Skin Complications Beyond Typical Sores
In most people, herpes outbreaks stay in a predictable location and heal without scarring. But the virus can show up in less common places. Herpetic whitlow, an infection of the fingers, causes deep painful blisters that can be mistaken for a bacterial infection. It sometimes triggers swelling of the lymph nodes in the arm and red streaking along the lymphatic channels that looks like a spreading bacterial skin infection.
Herpes gladiatorum, common among wrestlers and other contact sport athletes, spreads across larger skin areas. Without treatment these outbreaks last longer and carry a small risk of secondary bacterial infection when open sores are exposed to bacteria. While these skin complications aren’t usually dangerous, they’re more disruptive and painful than they need to be without antiviral treatment.
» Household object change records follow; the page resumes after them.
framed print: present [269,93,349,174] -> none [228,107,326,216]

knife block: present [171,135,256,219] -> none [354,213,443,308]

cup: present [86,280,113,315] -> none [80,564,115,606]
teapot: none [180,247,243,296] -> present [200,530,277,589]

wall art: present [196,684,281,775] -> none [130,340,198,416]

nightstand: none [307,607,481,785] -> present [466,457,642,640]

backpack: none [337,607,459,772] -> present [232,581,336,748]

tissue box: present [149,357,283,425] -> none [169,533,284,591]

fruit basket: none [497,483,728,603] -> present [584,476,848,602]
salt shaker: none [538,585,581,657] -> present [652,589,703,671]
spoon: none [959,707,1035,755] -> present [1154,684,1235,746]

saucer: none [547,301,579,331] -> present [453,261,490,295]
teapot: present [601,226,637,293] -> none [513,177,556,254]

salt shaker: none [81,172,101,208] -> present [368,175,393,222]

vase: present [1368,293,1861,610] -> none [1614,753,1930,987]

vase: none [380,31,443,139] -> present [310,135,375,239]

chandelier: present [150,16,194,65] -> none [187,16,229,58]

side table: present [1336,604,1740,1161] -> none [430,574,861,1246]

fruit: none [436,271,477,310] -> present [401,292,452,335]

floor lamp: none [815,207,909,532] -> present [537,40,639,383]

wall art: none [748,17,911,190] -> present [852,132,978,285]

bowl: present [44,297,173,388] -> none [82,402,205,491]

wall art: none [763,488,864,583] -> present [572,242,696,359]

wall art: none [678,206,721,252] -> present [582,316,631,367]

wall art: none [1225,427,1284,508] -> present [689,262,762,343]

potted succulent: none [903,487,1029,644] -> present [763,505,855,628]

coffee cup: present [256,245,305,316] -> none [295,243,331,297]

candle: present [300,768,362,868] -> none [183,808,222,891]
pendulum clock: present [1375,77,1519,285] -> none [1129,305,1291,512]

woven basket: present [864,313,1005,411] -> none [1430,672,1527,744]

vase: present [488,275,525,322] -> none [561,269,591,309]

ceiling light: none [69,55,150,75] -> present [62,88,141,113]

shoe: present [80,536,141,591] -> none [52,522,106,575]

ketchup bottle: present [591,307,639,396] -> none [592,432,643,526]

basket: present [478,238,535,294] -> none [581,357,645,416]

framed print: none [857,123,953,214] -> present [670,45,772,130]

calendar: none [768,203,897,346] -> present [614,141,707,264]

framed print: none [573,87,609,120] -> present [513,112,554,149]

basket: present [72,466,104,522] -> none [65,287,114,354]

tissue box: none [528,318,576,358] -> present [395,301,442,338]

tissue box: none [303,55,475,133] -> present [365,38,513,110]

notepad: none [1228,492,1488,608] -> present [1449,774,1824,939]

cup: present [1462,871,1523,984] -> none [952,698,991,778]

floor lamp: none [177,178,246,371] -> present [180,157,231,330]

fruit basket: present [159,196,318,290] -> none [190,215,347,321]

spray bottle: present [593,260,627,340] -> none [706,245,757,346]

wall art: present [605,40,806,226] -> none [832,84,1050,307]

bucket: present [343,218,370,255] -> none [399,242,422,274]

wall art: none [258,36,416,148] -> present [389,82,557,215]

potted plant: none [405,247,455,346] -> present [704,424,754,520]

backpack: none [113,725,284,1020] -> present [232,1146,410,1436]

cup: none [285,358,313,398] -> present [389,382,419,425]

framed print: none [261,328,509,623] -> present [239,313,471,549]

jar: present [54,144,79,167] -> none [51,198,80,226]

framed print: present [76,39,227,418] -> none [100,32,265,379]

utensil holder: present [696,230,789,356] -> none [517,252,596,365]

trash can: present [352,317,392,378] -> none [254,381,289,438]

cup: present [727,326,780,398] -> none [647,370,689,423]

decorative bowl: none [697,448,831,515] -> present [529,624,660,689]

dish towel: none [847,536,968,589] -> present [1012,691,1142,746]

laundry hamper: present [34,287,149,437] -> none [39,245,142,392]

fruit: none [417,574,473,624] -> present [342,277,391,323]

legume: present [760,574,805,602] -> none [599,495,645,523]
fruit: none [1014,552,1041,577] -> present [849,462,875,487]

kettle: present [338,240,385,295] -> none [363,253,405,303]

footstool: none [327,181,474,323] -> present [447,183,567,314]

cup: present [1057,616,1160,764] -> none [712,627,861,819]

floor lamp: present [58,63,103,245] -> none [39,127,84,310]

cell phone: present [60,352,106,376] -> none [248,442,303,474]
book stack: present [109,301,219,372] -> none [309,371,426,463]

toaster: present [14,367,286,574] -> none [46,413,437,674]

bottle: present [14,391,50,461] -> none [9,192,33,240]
What Treatment Actually Does
Antiviral medications don’t cure herpes. The virus lives permanently in nerve cells regardless of treatment. What antivirals do is shorten outbreaks, reduce their severity, decrease the frequency of recurrences, and significantly lower the amount of viral shedding between outbreaks. This translates to less pain, faster healing, and a meaningfully lower chance of passing the virus to someone else.
For people with infrequent, mild outbreaks and no sexual partners at risk, choosing not to take daily medication is a reasonable decision that most doctors support. The virus will behave the same way it does for the majority of carriers: outbreaks become less frequent over the years, and the body’s immune response gets better at keeping things in check. But for anyone with frequent outbreaks, a sexual partner they want to protect, a weakened immune system, or a pregnancy, the benefits of treatment clearly outweigh the inconvenience of taking medication.